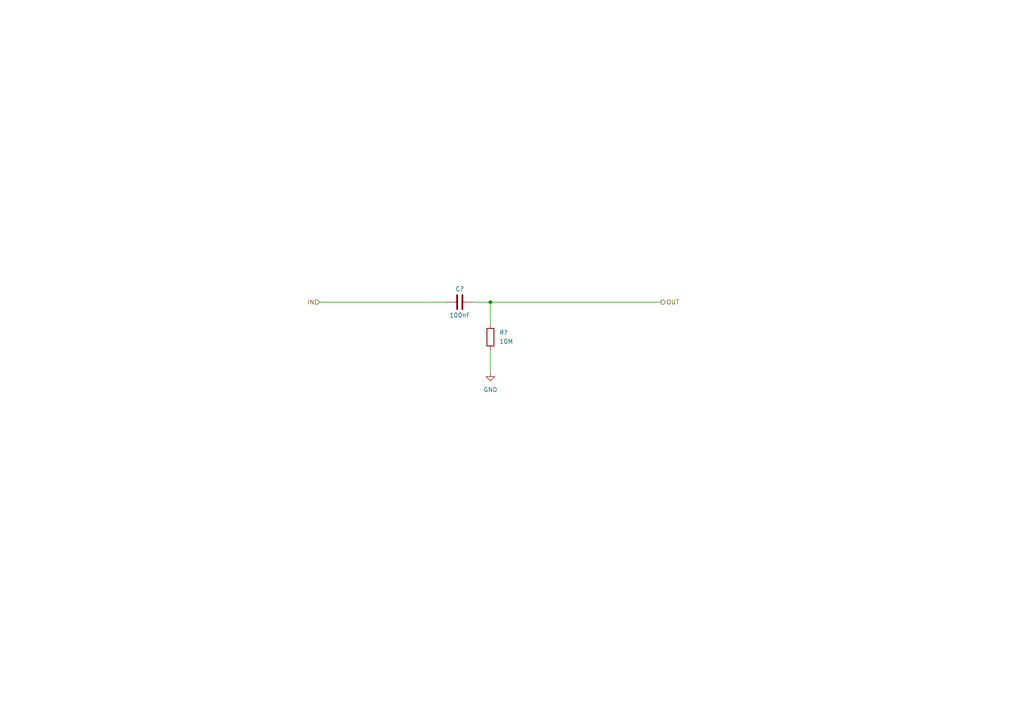
<source format=kicad_sch>
(kicad_sch (version 20211123) (generator eeschema)

  (uuid d2d23bda-77d2-4915-adce-d8d723f92440)

  (paper "A4")

  

  (junction (at 142.24 87.63) (diameter 0) (color 0 0 0 0)
    (uuid b7db6c5e-0cb3-4a3b-bf1e-6d2f4fe4be59)
  )

  (wire (pts (xy 137.16 87.63) (xy 142.24 87.63))
    (stroke (width 0) (type default) (color 0 0 0 0))
    (uuid 4ab1d153-b880-40a1-9ebd-c6e9dd3628d1)
  )
  (wire (pts (xy 92.71 87.63) (xy 129.54 87.63))
    (stroke (width 0) (type default) (color 0 0 0 0))
    (uuid 4cf1ea9a-2a71-44ea-89e2-d07004197355)
  )
  (wire (pts (xy 142.24 101.6) (xy 142.24 107.95))
    (stroke (width 0) (type default) (color 0 0 0 0))
    (uuid 8c956f84-40b7-416a-a186-ba996745350d)
  )
  (wire (pts (xy 142.24 87.63) (xy 142.24 93.98))
    (stroke (width 0) (type default) (color 0 0 0 0))
    (uuid ba1d3891-95a5-4647-ab4b-596812d7f696)
  )
  (wire (pts (xy 142.24 87.63) (xy 191.77 87.63))
    (stroke (width 0) (type default) (color 0 0 0 0))
    (uuid d41ebcdb-310b-4c7b-b6e5-2b3b60488125)
  )

  (hierarchical_label "OUT" (shape output) (at 191.77 87.63 0)
    (effects (font (size 1.27 1.27)) (justify left))
    (uuid 25b7ff41-6426-4081-ac68-c41129acfe8d)
  )
  (hierarchical_label "IN" (shape input) (at 92.71 87.63 180)
    (effects (font (size 1.27 1.27)) (justify right))
    (uuid 63279fce-1cdf-48e0-b719-486ef5f7942c)
  )

  (symbol (lib_id "Device:C") (at 133.35 87.63 90) (unit 1)
    (in_bom yes) (on_board yes)
    (uuid 2454acd2-653f-4de6-8ad2-47e158a9f1c7)
    (property "Reference" "C?" (id 0) (at 133.35 83.82 90))
    (property "Value" "100nF" (id 1) (at 133.35 91.44 90))
    (property "Footprint" "Capacitor_SMD:C_0805_2012Metric_Pad1.18x1.45mm_HandSolder" (id 2) (at 137.16 86.6648 0)
      (effects (font (size 1.27 1.27)) hide)
    )
    (property "Datasheet" "~" (id 3) (at 133.35 87.63 0)
      (effects (font (size 1.27 1.27)) hide)
    )
    (pin "1" (uuid ab0194fb-817e-4a9e-a62a-ba1d05c54b92))
    (pin "2" (uuid 12b71996-ad3f-4a96-8f88-9281369c9964))
  )

  (symbol (lib_id "Device:R") (at 142.24 97.79 0) (unit 1)
    (in_bom yes) (on_board yes) (fields_autoplaced)
    (uuid 3527c61c-53cf-4893-87e9-33cf799e9aa6)
    (property "Reference" "R?" (id 0) (at 144.78 96.5199 0)
      (effects (font (size 1.27 1.27)) (justify left))
    )
    (property "Value" "10M" (id 1) (at 144.78 99.0599 0)
      (effects (font (size 1.27 1.27)) (justify left))
    )
    (property "Footprint" "Capacitor_SMD:C_0805_2012Metric_Pad1.18x1.45mm_HandSolder" (id 2) (at 140.462 97.79 90)
      (effects (font (size 1.27 1.27)) hide)
    )
    (property "Datasheet" "~" (id 3) (at 142.24 97.79 0)
      (effects (font (size 1.27 1.27)) hide)
    )
    (pin "1" (uuid 1b0abb5a-af7c-4b63-b5d9-404b43b47245))
    (pin "2" (uuid 46ff7606-a700-4f23-abd9-57b9a27cd72e))
  )

  (symbol (lib_id "power:GND") (at 142.24 107.95 0) (unit 1)
    (in_bom yes) (on_board yes) (fields_autoplaced)
    (uuid f1c2c4a8-bd65-4f7d-bb56-b41d22d9b96d)
    (property "Reference" "#PWR?" (id 0) (at 142.24 114.3 0)
      (effects (font (size 1.27 1.27)) hide)
    )
    (property "Value" "GND" (id 1) (at 142.24 113.03 0))
    (property "Footprint" "" (id 2) (at 142.24 107.95 0)
      (effects (font (size 1.27 1.27)) hide)
    )
    (property "Datasheet" "" (id 3) (at 142.24 107.95 0)
      (effects (font (size 1.27 1.27)) hide)
    )
    (pin "1" (uuid f6f977db-6c24-4331-9c86-58b43cba2d23))
  )
)

</source>
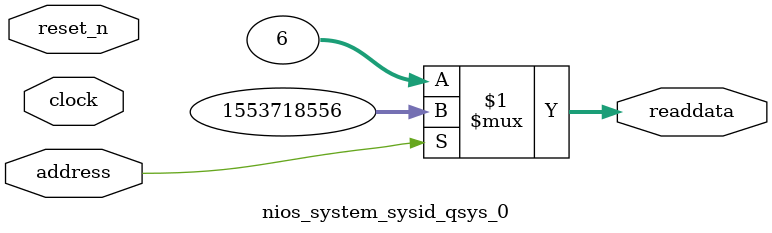
<source format=v>



// synthesis translate_off
`timescale 1ns / 1ps
// synthesis translate_on

// turn off superfluous verilog processor warnings 
// altera message_level Level1 
// altera message_off 10034 10035 10036 10037 10230 10240 10030 

module nios_system_sysid_qsys_0 (
               // inputs:
                address,
                clock,
                reset_n,

               // outputs:
                readdata
             )
;

  output  [ 31: 0] readdata;
  input            address;
  input            clock;
  input            reset_n;

  wire    [ 31: 0] readdata;
  //control_slave, which is an e_avalon_slave
  assign readdata = address ? 1553718556 : 6;

endmodule



</source>
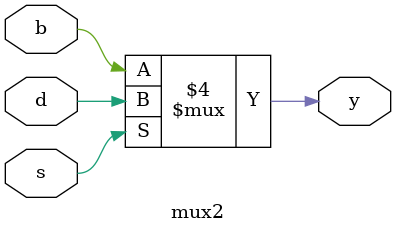
<source format=v>
module mux2(d,b,s,y);//mux2 module
	input  d;			//input value
	input  b;			//input value
	input s;				//select bit
	output reg  y;		//output value

	always @ (s,d,b)
		begin
			if(s == 1)	y <= d;		//if s == 1 make output d
			else      	y <= b;			//output data b
		end
endmodule		
</source>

Work instructions:
Please report every line of the records above that contains the word "address".

Expected answer:
                address,
  input            address;
  assign readdata = address ? 1553718556 : 6;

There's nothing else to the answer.